◆ **WHAT THE TASK ASKS**:
Pictures stay out of the copy. Retype exactly the lines below from the one with "line: (1051, 58)" through the one with "line: (101, 236)".

◆ **DATA PROVIDED**:
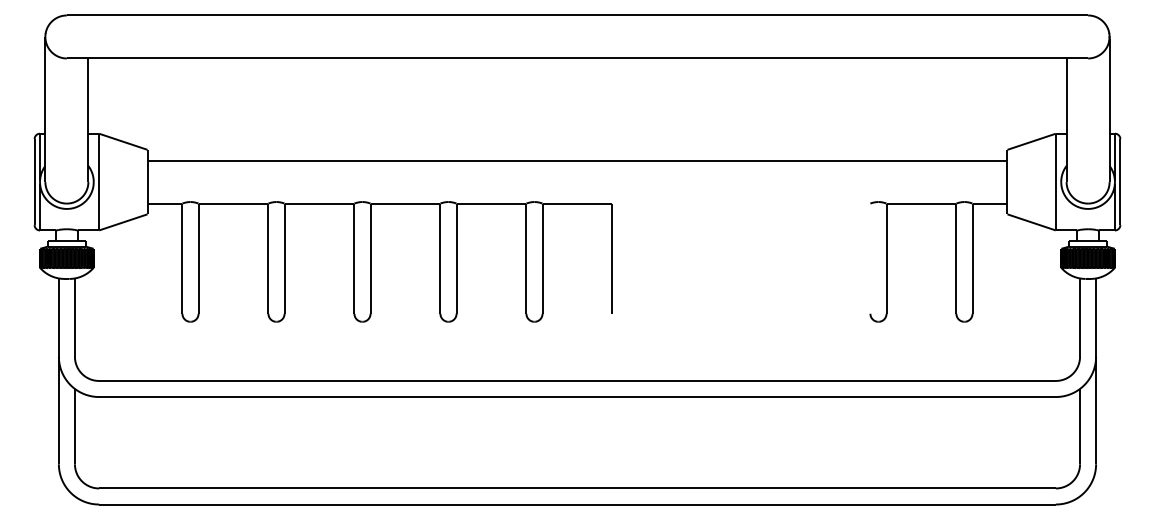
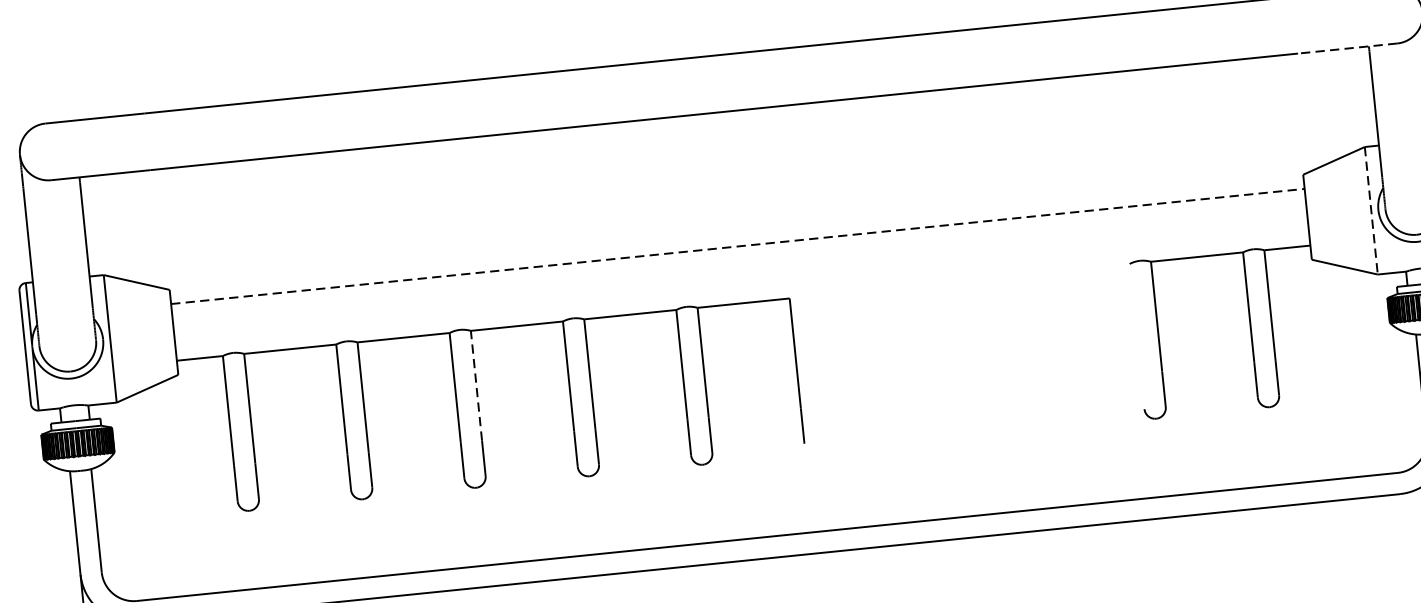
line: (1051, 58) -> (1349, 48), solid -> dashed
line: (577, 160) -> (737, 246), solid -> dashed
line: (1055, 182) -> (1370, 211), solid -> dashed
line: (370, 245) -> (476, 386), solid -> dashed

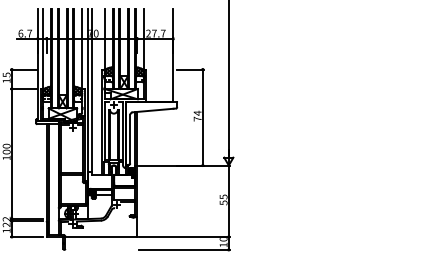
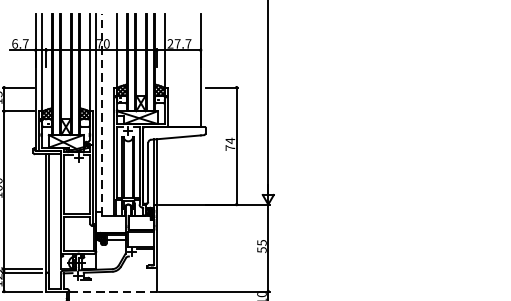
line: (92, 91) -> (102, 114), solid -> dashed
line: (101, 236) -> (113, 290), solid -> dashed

---

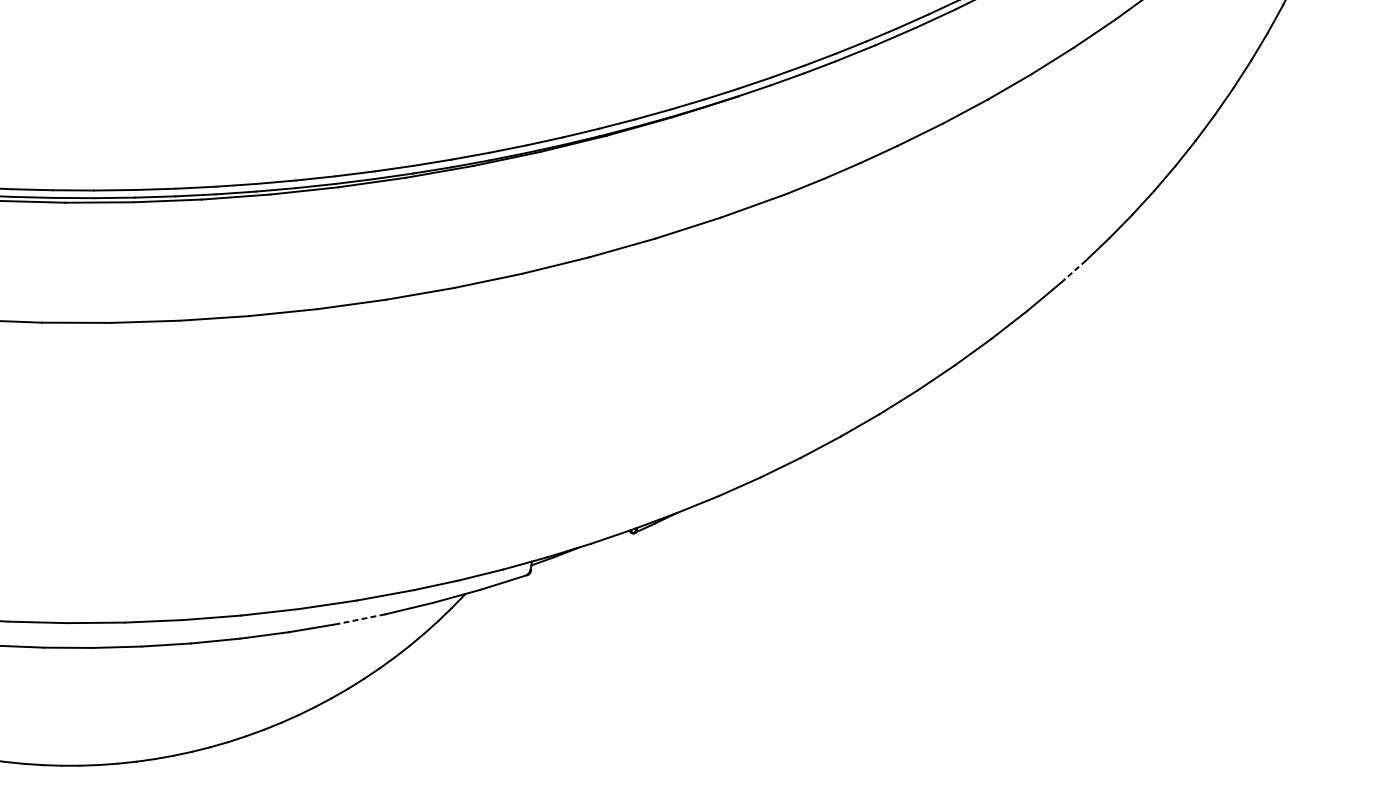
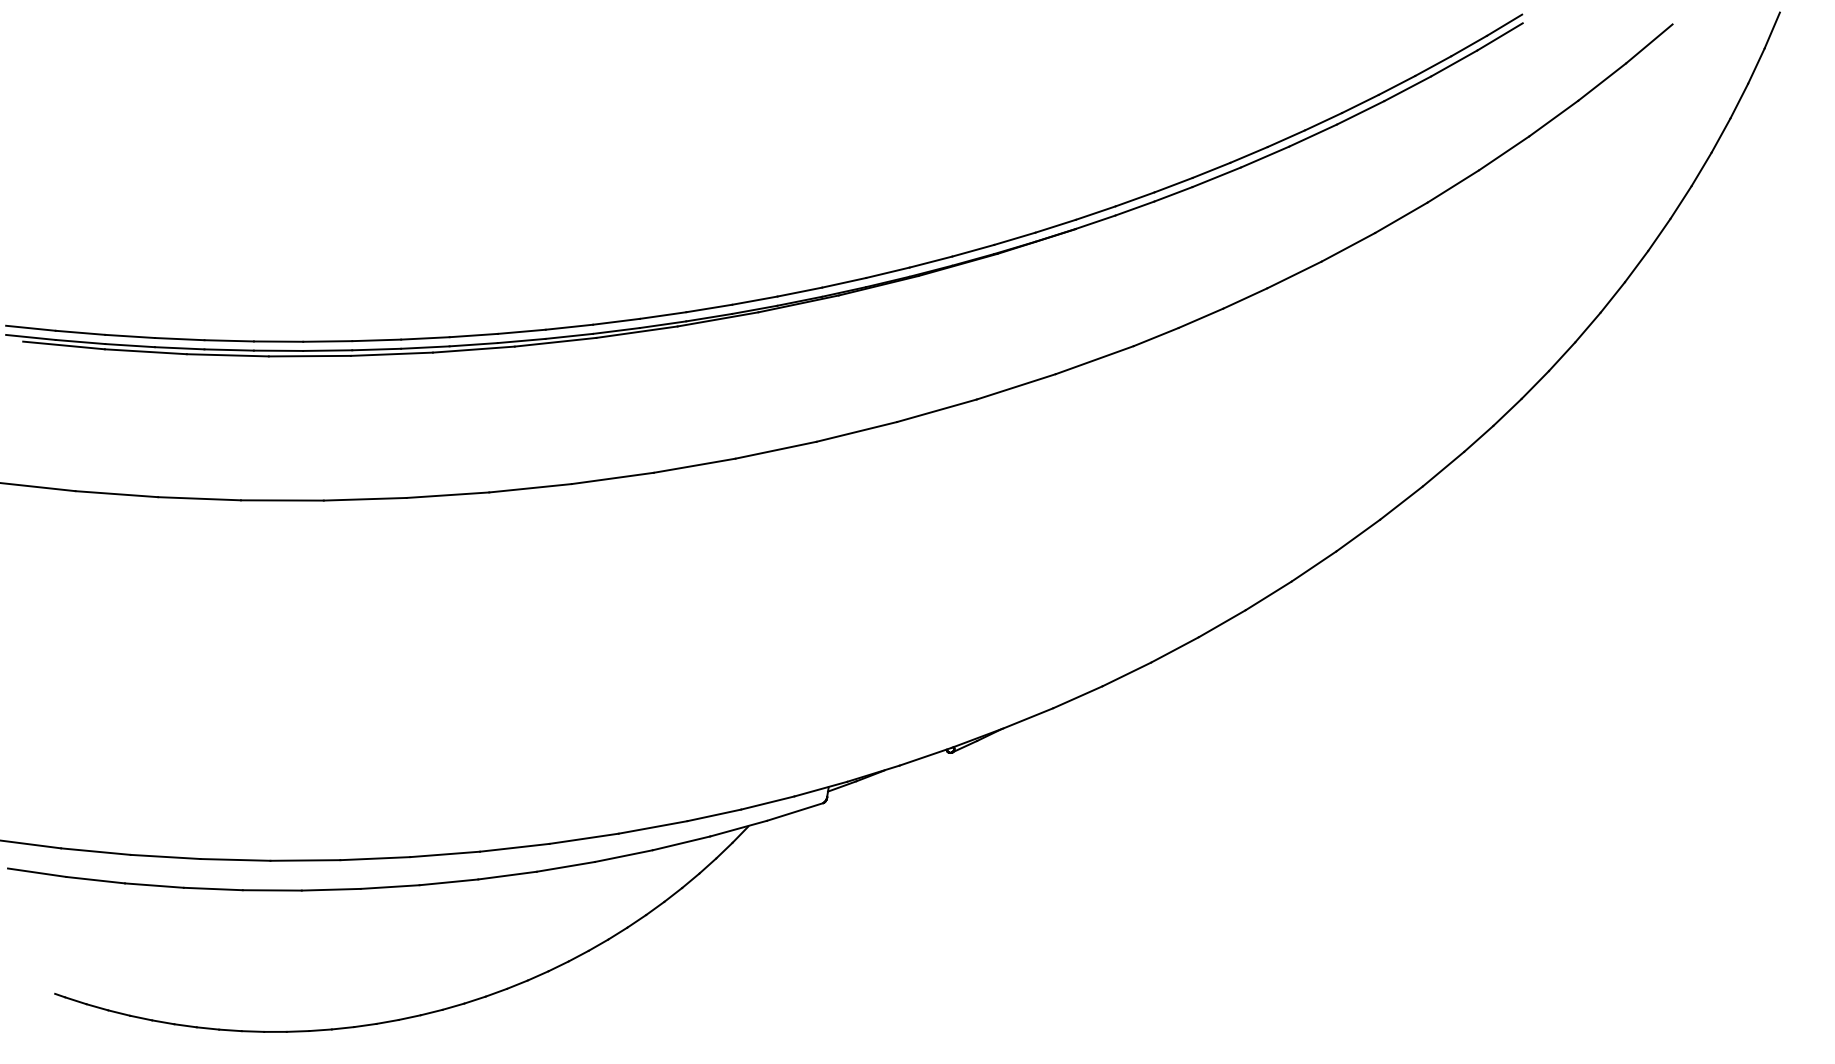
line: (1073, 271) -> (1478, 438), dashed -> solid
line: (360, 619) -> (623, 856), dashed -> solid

◆ **EXERCISE SOLUTION**:
line: (1051, 58) -> (1349, 48), solid -> dashed
line: (577, 160) -> (737, 246), solid -> dashed
line: (1055, 182) -> (1370, 211), solid -> dashed
line: (370, 245) -> (476, 386), solid -> dashed

line: (92, 91) -> (102, 114), solid -> dashed
line: (101, 236) -> (113, 290), solid -> dashed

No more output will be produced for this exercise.